_TASK GOAL_. Reproduce word for word the part of the passage on Taylor Swift's chart records that begins with "The achievements are" and ends after "the factors below.".

_SELECTED EXTRACT_.
****************
The achievements are just two of many notched by Swift this week, as she also moved a staggering 1.578 million equivalent album units of Midnights, according to Luminate — the largest first-week number of her career, and second only to Adele’s 25 (3.38 million in 2015) for any artist in the streaming era, since the Billboard 200 switched from a pure sales to equivalent-album model in December 2014. That also includes 575,000 in vinyl sales, a number that triples the previous weekly record (set earlier this year by Harry Styles’ Harry’s House with 182,000).

How was Swift able to crash the charts in such historic fashion this week, 16 years into her professional career? Let’s examine some of the factors below.

1. The culmination of a quarter-decade’s good will and smart decisions. At the turn of the decade, Taylor Swift’s stats were still mighty, but trending in the wrong direction: reputation‘s first-week number of 1.238 million in 2017 represented a slight dip from the 1.287 million units moved by 1989 in its first week in 2014, while 2019’s Lover became her first album since 2008 sophomore set Fearless to miss the million mark, moving 867,000 units. (It was also her first album since 2010’s Speak Now not to generate a Hot 100 No. 1, with lead singles “ME!” and “You Need to Calm Down” both peaking at No. 2.) The sets drew mostly positive reviews, but neither was received as rapturously as 1989 or 2012’s Red.

Swift’s first release of the new decade, 2020’s surprise-announced indie-folk swerve Folklore, didn’t totally reverse these trends — its first-week number of 846,000 was slightly lower than Lover‘s — but it did alter her overall momentum, drawing her strongest reviews and fan response since 1989 (as well as her first album of the year Grammy win since that set). Evermore, released later that year as something of a complement to Folklore, drew much smaller numbers of 329,000 but also positive reviews and another AOTY nod — and the twin LPs proved enduring, topping the Billboard 200 albums chart for a combined 12 weeks, where Lover reigned for just its debut week. (Both also produced Hot 100 No. 1s, in “Cardigan” and “Willow,” respectively.)
****************
_INFORMATION SUPPLIED_.
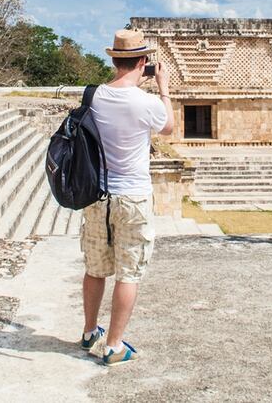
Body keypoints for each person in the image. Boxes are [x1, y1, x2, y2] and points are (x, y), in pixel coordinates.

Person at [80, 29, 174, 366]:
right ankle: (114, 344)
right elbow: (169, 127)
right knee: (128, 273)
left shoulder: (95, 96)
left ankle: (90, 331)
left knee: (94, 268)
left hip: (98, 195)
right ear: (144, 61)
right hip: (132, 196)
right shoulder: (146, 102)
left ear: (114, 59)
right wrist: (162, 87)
****************
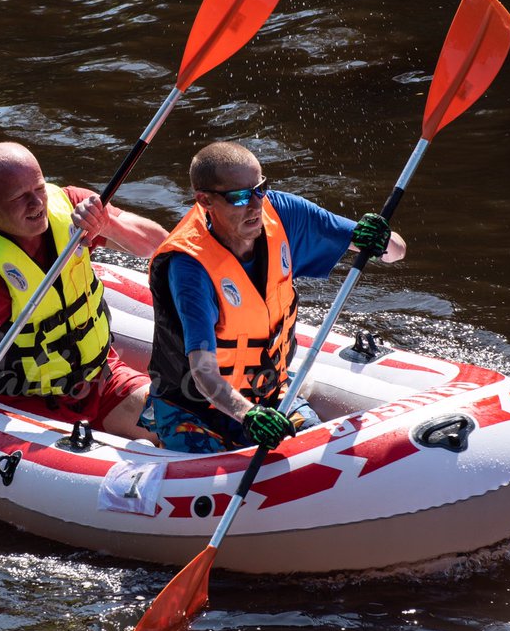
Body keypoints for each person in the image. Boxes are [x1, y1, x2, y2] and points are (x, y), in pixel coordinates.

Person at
****************
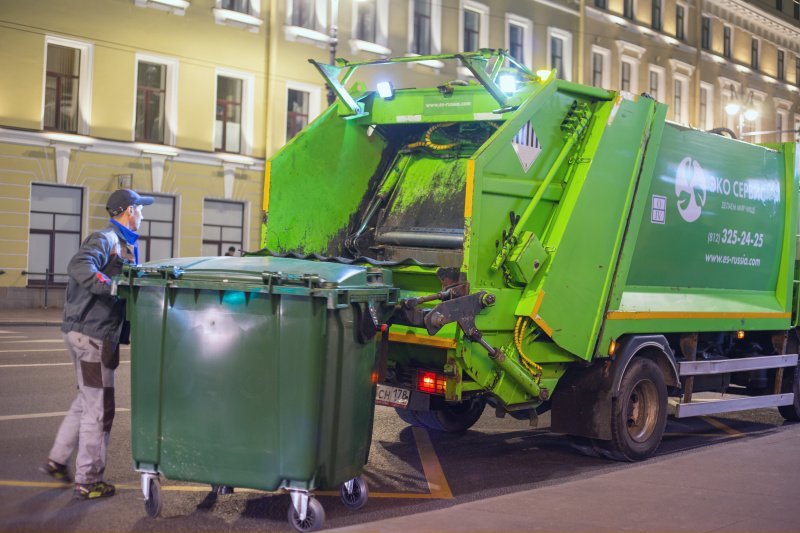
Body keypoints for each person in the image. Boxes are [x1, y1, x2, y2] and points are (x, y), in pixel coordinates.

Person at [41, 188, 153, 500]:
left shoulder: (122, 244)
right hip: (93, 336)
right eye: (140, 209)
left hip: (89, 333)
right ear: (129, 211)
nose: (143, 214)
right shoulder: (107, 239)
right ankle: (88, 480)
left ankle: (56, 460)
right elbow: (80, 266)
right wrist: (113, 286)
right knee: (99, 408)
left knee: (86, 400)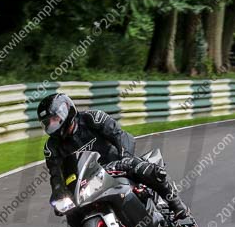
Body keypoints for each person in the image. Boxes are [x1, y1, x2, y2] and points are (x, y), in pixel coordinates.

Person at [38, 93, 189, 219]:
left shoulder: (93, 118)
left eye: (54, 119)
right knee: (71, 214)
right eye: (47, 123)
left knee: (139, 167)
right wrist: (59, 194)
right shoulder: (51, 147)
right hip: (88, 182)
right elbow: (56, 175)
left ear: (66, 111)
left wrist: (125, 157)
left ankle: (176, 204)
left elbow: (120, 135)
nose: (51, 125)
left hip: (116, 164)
****************
_EXPECTED ANSWER_.
The achievements are just two of many notched by Swift this week, as she also moved a staggering 1.578 million equivalent album units of Midnights, according to Luminate — the largest first-week number of her career, and second only to Adele’s 25 (3.38 million in 2015) for any artist in the streaming era, since the Billboard 200 switched from a pure sales to equivalent-album model in December 2014. That also includes 575,000 in vinyl sales, a number that triples the previous weekly record (set earlier this year by Harry Styles’ Harry’s House with 182,000).

How was Swift able to crash the charts in such historic fashion this week, 16 years into her professional career? Let’s examine some of the factors below.